所给原文:
---+---

【三维重建】【深度学习】NeuS代码Pytorch实现--测试阶段代码解析(下)

【三维重建】【深度学习】NeuS代码Pytorch实现–测试阶段代码解析(下)

论文提出了一种新颖的神经表面重建方法，称为NeuS，用于从2D图像输入以高保真度重建对象和场景。在NeuS中建议将曲面表示为有符号距离函数(SDF)的零级集，并开发一种新的体绘制方法来训练神经SDF表示，因此即使没有掩模监督，也可以实现更准确的表面重建。NeuS在高质量的表面重建方面的性能优于现有技术，特别是对于具有复杂结构和自遮挡的对象和场景。本篇博文将根据代码执行流程解析测试阶段具体的功能模块代码。

文章目录

【三维重建】【深度学习】NeuS代码Pytorch实现--测试阶段代码解析(下)
前言
validate_mesh附加
interpolate_view
render_novel_image
gen_rays_between
总结

前言

在详细解析NeuS网络之前,首要任务是搭建NeuS【win10下参考教程】所需的运行环境，并完成模型的训练和测试，展开后续工作才有意义。
本博文将对NeuS测试阶段涉及的剩余功能代码模块进行解析。

博主将各功能模块的代码在不同的博文中进行了详细的解析，点击【win10下参考教程】，博文的目录链接放在前言部分。

这里的代码段是exp_runner.py文件的__main__函数部分，在此前的博文中博主已经详细讲解了train模块和validate_mesh模块，本博文讲最后讲解的interpolate_view模块代码。

if args.mode == 'train':
    runner.train()

---+---

已知信息:
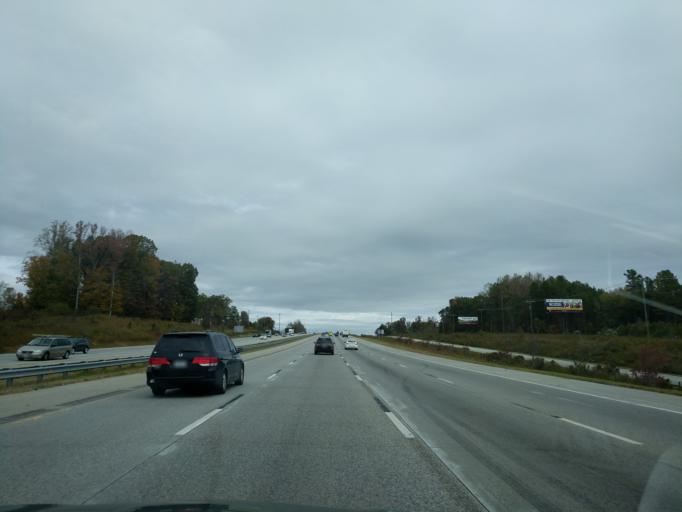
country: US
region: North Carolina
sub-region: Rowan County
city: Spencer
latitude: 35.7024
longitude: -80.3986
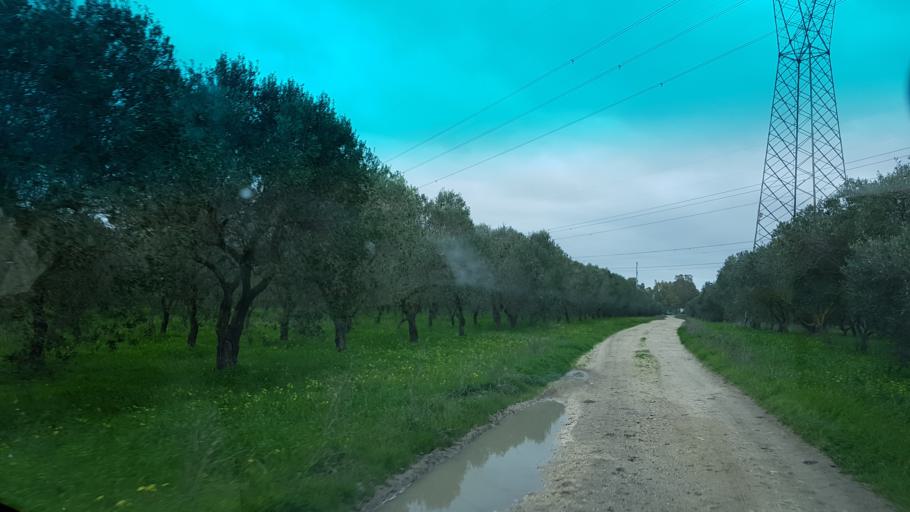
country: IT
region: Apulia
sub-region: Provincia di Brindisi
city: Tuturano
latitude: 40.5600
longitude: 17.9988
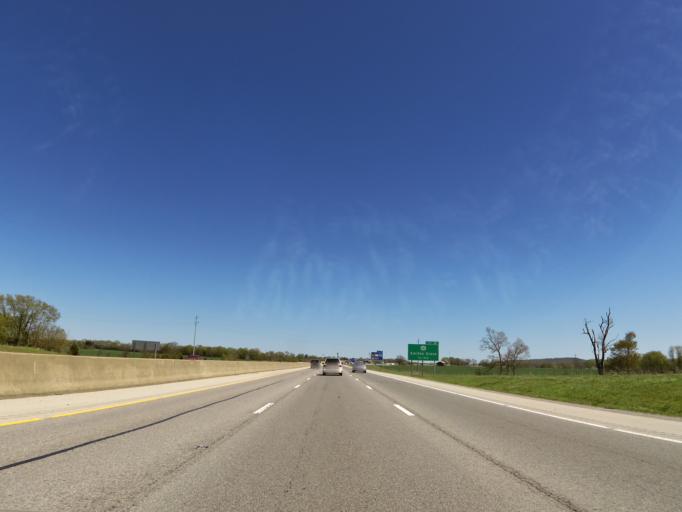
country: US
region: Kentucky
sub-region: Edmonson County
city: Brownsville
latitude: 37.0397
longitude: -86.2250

---+---

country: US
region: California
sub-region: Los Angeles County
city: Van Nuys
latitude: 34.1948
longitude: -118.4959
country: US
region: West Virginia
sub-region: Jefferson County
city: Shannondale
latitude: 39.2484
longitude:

---+---

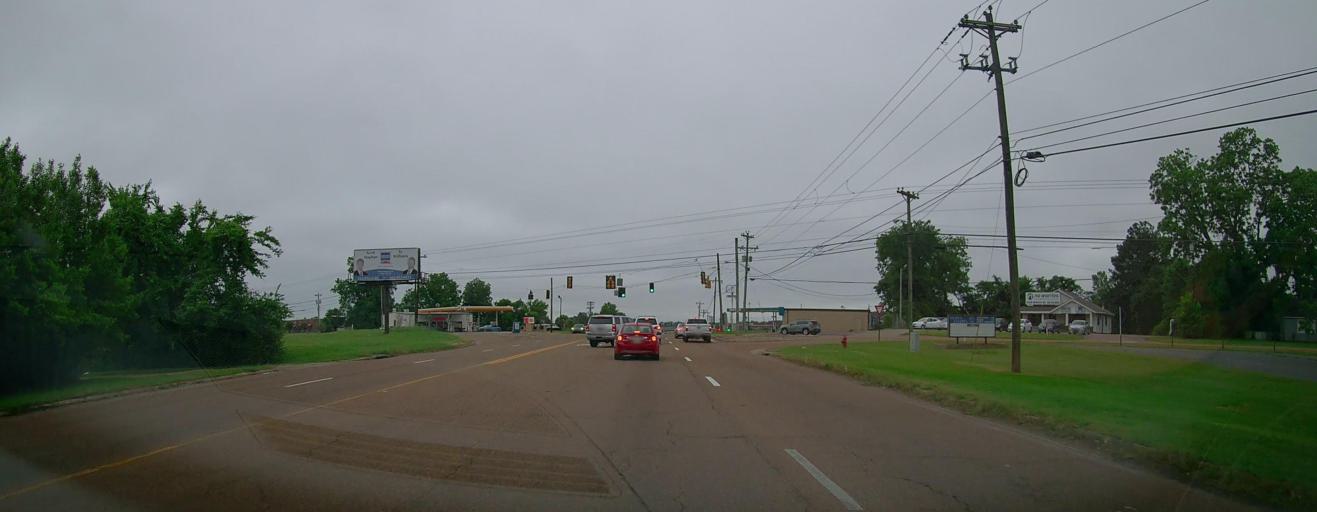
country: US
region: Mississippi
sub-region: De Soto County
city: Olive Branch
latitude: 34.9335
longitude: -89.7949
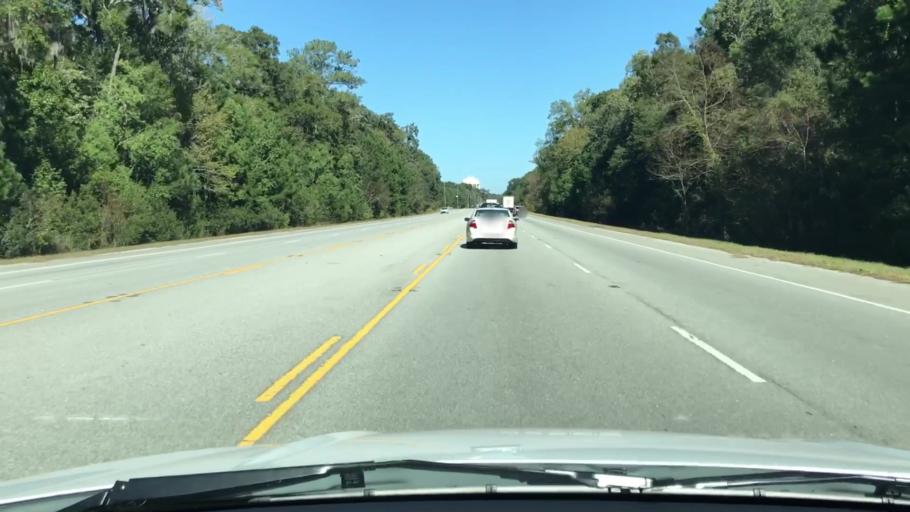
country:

---+---

任务:
• 1. 根据所给原文回答下面几个问题：
(a) 论文提出的新表面重建方法叫什么？
(b) 这种方法把曲面表示成什么？
(c) 文中的代码段来自哪个文件的哪个函数部分？
• 2. 列出所给原文"文章目录"下的所有小节标题，不算文章标题本身。
• 3. 从NeuS代码解析这篇文章停下的地方接着往下写。

参考答案:
• 1.
(a) NeuS。
(b) 有符号距离函数(SDF)的零级集。
(c) exp_runner.py文件的__main__函数部分。

• 2. 前言、validate_mesh附加、interpolate_view、render_novel_image、gen_rays_between、总结

• 3.
elif args.mode == 'validate_mesh':
    runner.validate_mesh(world_space=True, resolution=512, threshold=args.mcube_threshold)
elif args.mode.startswith('interpolate'):  # Interpolate views given two image indices
    _, img_idx_0, img_idx_1 = args.mode.split('_')
    img_idx_0 = int(img_idx_0)
    img_idx_1 = int(img_idx_1)
    runner.interpolate_view(img_idx_0, img_idx_1)

validate_mesh附加

在之前的博文中已经对代码进行了详细的讲解，这里只是补充说明resolution参数的作用。

runner.validate_mesh(world_space=True, resolution=512, threshold=args.mcube_threshold)

如下图所示，resolution的数值越大，提取点(体素)的数量越多，则重建效果越细致。

interpolate_view

属于exp_runner.py文件的Runner类中的成员方法，将渲染产生的图片合成视频(mp4格式)保存。

def interpolate_view(self, img_idx_0, img_idx_1):
    # 保存渲染的图片
    images = []
    # 渲染生成的图片帧数
    n_frames = 60
    for i in range(n_frames):
        print(i)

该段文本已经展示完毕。